Hoe in de toekomst om te gaan met sociaal ondernemers als huurder van gemeentelijk Maatschappelijk Vastgoed? 1. Context In het Coalitieakkoord “Utrecht maken we samen” hecht de gemeente Utrecht veel waarde aan samenwerking met sociaal ondernemers. In de afgelopen periode zijn er diverse initiatieven ontstaan en is de aandacht voor het sociaal ondernemen zichtbaar geworden in Utrecht. Er is een divers aanbod van sociaal ondernemers die een eigen verantwoordelijkheid nemen voor maatschappelijke activiteiten, waarbij zij minder afhankelijk willen zijn van de overheid. Dit in een periode dat de gemeente zich meer terug trekt als aanbiedende partij van diensten en meer overlaat aan initiatieven vanuit de samenleving. Deze sociaal (startende) ondernemers willen graag gebruik maken van het gemeentelijk Maatschappelijk Vastgoed zoals buurtcentra of ander maatschappelijk vastgoed wat in eigendom is van de gemeente. Daarom willen wij drempels wegnemen en zoeken naar nieuwe samenwerkingsvormen die de samenwerking tussen gemeente en sociaal ondernemers versterkt.
2. Aanleiding In toenemende mate zien we dat organisaties bewegen als sociaal ondernemer; hun activiteiten kunnen passen binnen een gemeentelijk programma doelstelling en of gericht zijn op een maatschappelijk belang dat niet direct (b.v. met subsidies) vanuit de gemeente ondersteund wordt. Daarbij willen ze regelmatig gebruik maken van gemeentelijk vastgoed. Liefst ook nog tegen een aantrekkelijk verhuur tarief. Deze beweging past in de maatschappelijke ontwikkelingen en de samenwerking met de stad die we als gemeente nastreven.

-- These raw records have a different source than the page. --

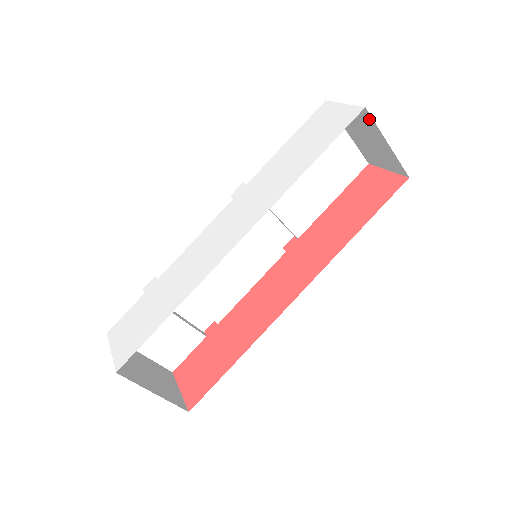
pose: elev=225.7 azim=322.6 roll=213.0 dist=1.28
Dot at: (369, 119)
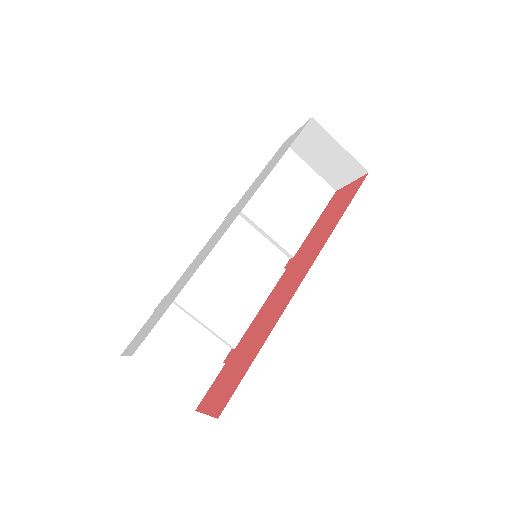
Dot at: (319, 129)
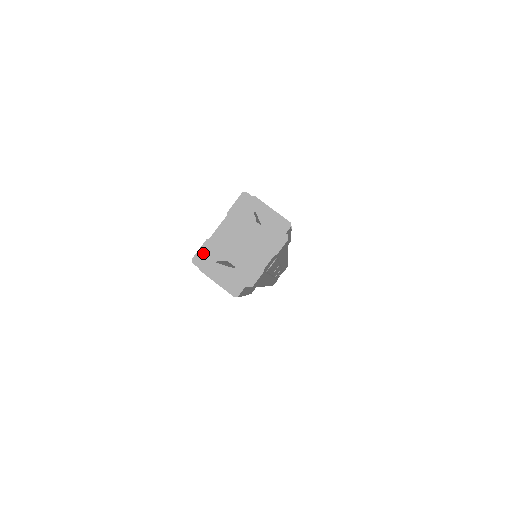
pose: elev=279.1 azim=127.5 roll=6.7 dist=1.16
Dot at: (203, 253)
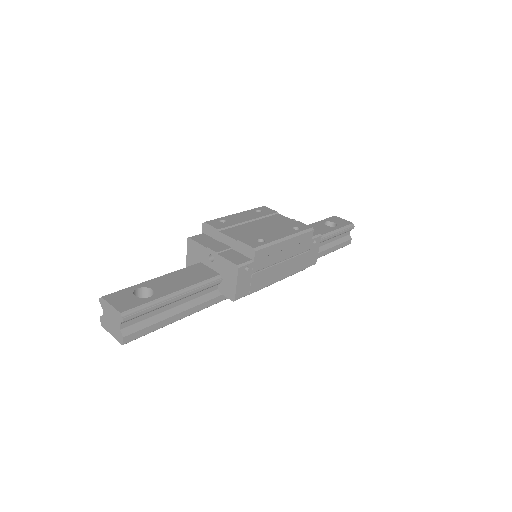
Dot at: (210, 230)
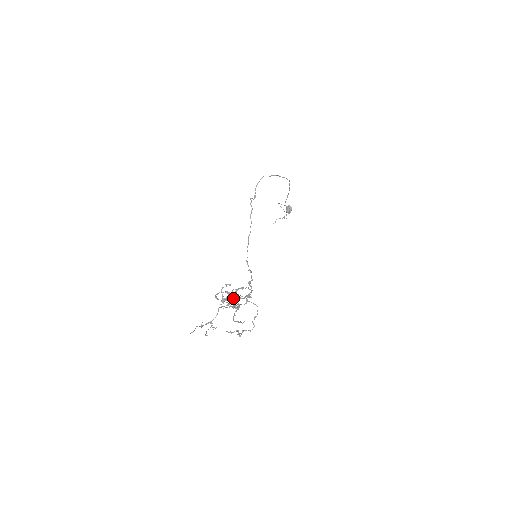
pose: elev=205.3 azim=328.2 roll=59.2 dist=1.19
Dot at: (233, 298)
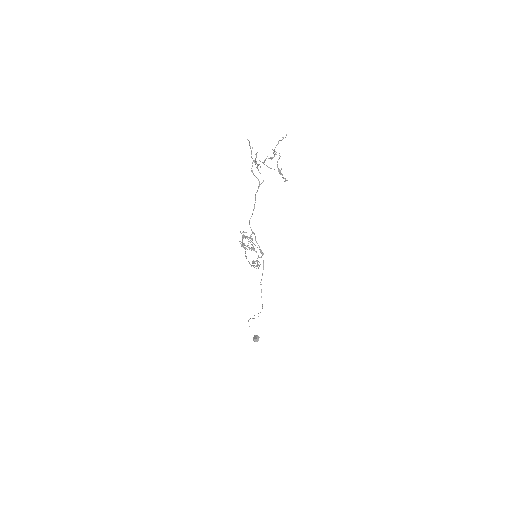
Dot at: occluded
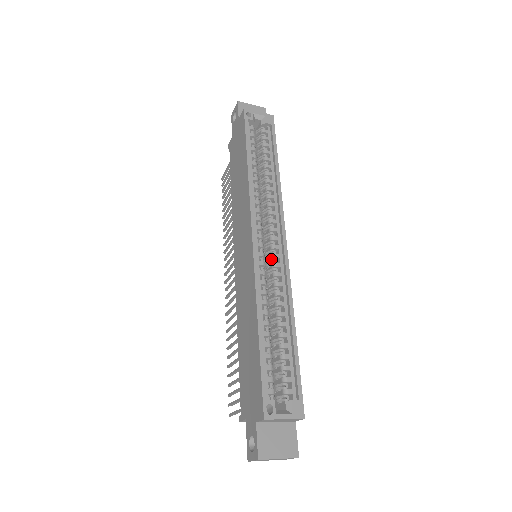
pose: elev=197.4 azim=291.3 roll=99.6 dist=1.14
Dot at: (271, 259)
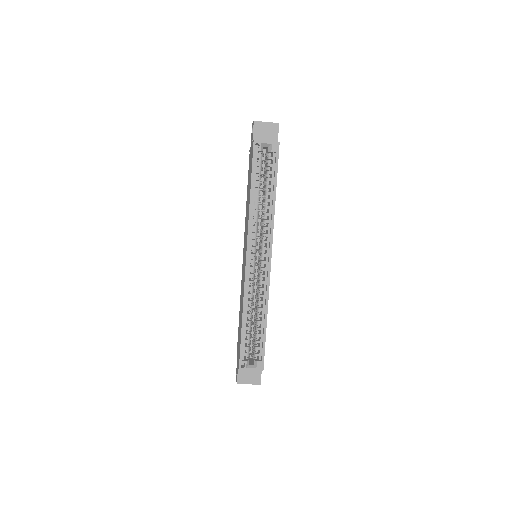
Dot at: (260, 270)
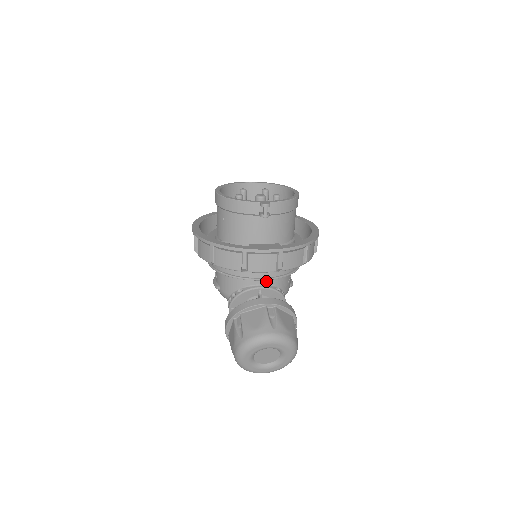
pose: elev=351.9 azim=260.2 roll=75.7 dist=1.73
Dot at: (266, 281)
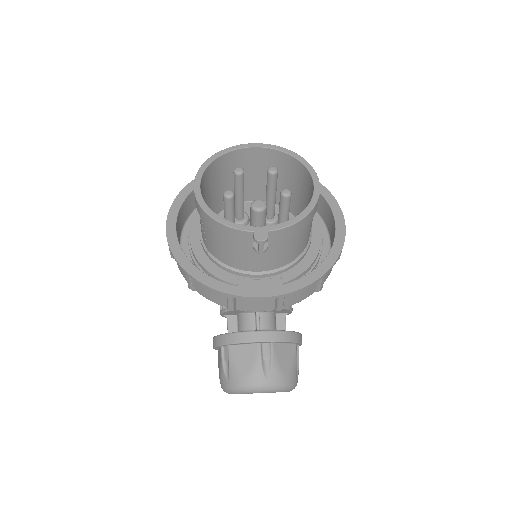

3. Kernvraag en afbakening Op welke wijze kunnen we tegemoet komen aan de wensen van de sociaal ondernemers; passend binnen wettelijke kaders en met eventuele aanpassing van beleidskaders zonder de kaders helemaal los te laten. Het verhuren aan dit type organisaties kan namelijk strijdig zijn met het gemeentelijk (vastgoed)beleid en/of de Wet Markt en Overheid. 3.1 Notitie gaat niet over deeltijd-verhuur: Deze notitie is gemaakt voor de ruimtes die in zijn geheel en exclusief worden verhuurd of in gebruik gegeven aan een organisatie middels een bruikleenovereenkomst. Voor de ruimtes die verhuurd worden per tijdsperiode en door meerdere gebruikt kunnen worden geldt deze notitie niet. Voor deze deeltijd –verhuur zijn onlangs de Algemene Gebruikersvoorwaarden vastgesteld. Het gebruik en de tariefstelling van deze ruimte door sociaal ondernemers past binnen Algemene Gebruikersvoorwaarden.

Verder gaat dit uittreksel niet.